Personal information
- Born: 1893 Hogansburg, New York, U.S.
- Died: March 6, 1939 Canton, Ohio, U.S.
- Listed height: 5 ft 11 in (1.80 m)
- Listed weight: 183 lb (83 kg)

Career information
- College: Carlisle Indian

Career history
- Oorang Indians (1922–1923); Rock Island Independents (1924–1925); Akron Indians (1926); Canton Bulldogs (1926);

Awards and highlights
- GB Press-Gazette: 1st team all-NFL (1924);
- Allegiance: United States
- Branch: U.S. Army
- Service years: 1917-1921
- Conflicts: World War I;
- Stats at Pro Football Reference

= Joe Little Twig =

American football player (1893–1939)

Joseph Little Twig (Johnson) (1893 - March 6, 1939) was a professional football player, who played during the early years of the National Football League (NFL).
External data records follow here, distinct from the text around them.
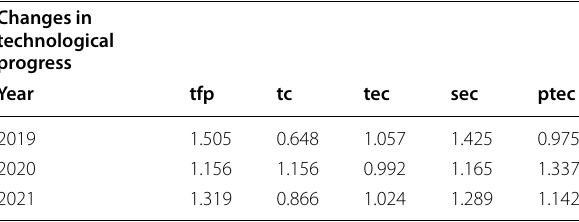
Table 5 Analysis of dynamic changes in resource allocation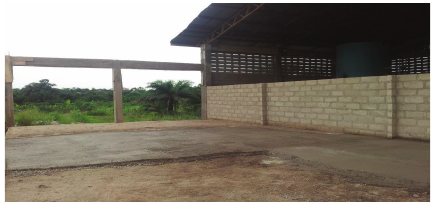
Figure 3: Concrete works at CSIR-BRRI pozzolana factory involv- ing beams, columns, block works, and mass concrete.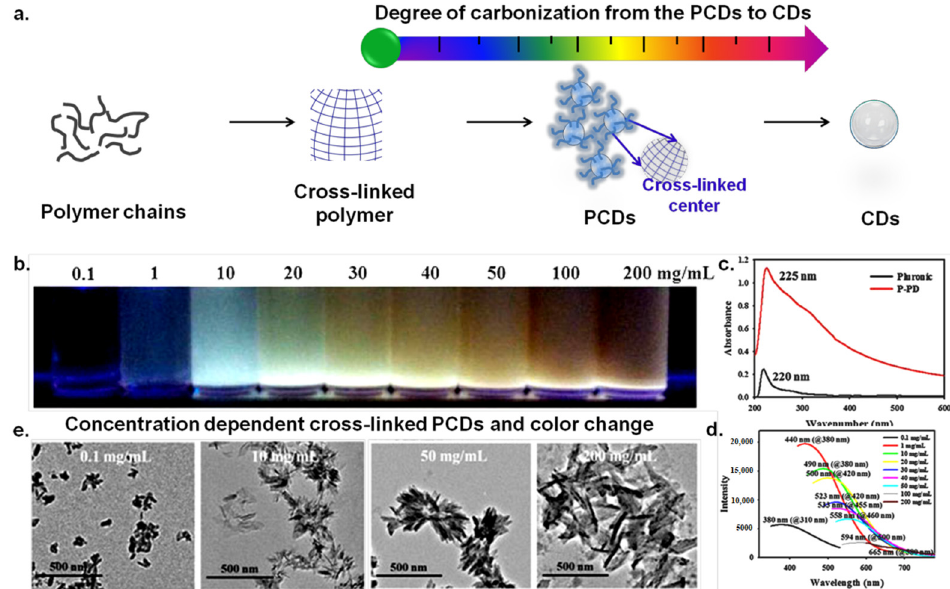
Figure 1. ( a ) The schematic diagram illustrates the cross-linking and degree of carbonization of the carbon polymer dots (CPDs) and carbon dots (CDs). ( b ) The photoluminescence (PL) behaviors of polymer carbon dots (PCDs)-based on cross-linking and concentration. ( c ) The absorption spectrum of precursor PCDs and after synthesis of PCDs (P-PD). ( d ) The concentration dependent fluorescence emission spectrum of PCDs. ( e ) The TEM images of CPDs indicates the polymeric properties and cross-linked nature. Reprinted with permission from ref. [5] Copyright© 2015 John Wiley & Sons, Ltd.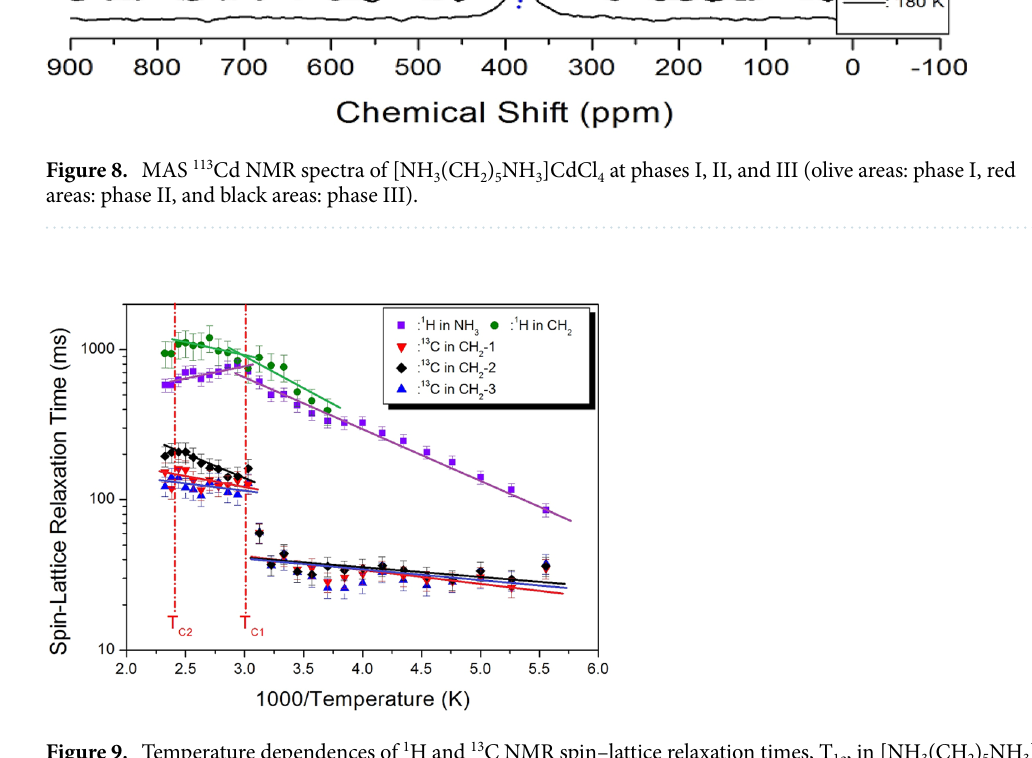
Figure 9. Temperature dependences of 1 H and 13 C NMR spin–lattice relaxation times, T 1ρ , in [NH 3 (CH 2 ) 5 NH 3 ] CdCl 4 near phase transition temperatures. Solid lines represent the activation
For 1922 until 1926, he played in the league for the Oorang Indians, Rock Island Independents, Akron Indians and the Canton Bulldogs.

==Football==
Little Twig, a member of the Mohawk nation, first played football at Thomas Indian School on the Cattaraugus Reservation and then at the Carlisle Indian School located in Carlisle, Pennsylvania. Before starting his NFL career, Little Twig served in the United States Army from 1917 until 1921. He was stationed overseas during World War I. In 1922, he joined the Oorang Indians; Jim Thorpe's All Indian Football team in LaRue, Ohio. He spent two years with the Indians. After the franchise folded in 1923, Little Twig and Thorpe joined the Rock Island Independents for the 1924 and 1925 seasons. He finished his NFL career in 1926, playing with the Akron Indians and the Canton Bulldogs.

==Post-football career==
In 1927, Little Twig joined the Canton Police Department. While on the police force, he served as a patrolman on motorcycle duty. He left the force in 1931. In 1929 JLittle Twig married Gertrude Hale. Thorpe attended the ceremony and acted as best man. In 1935 Little Twig divorced his first wife and married a Winifred (Winnie) Wood. With this wife Little Twig had two daughters Norma Jean and JoAnn. He died on March 6, 1939, when his automobile struck a tree at the bottom of a hill in Canton, Ohio.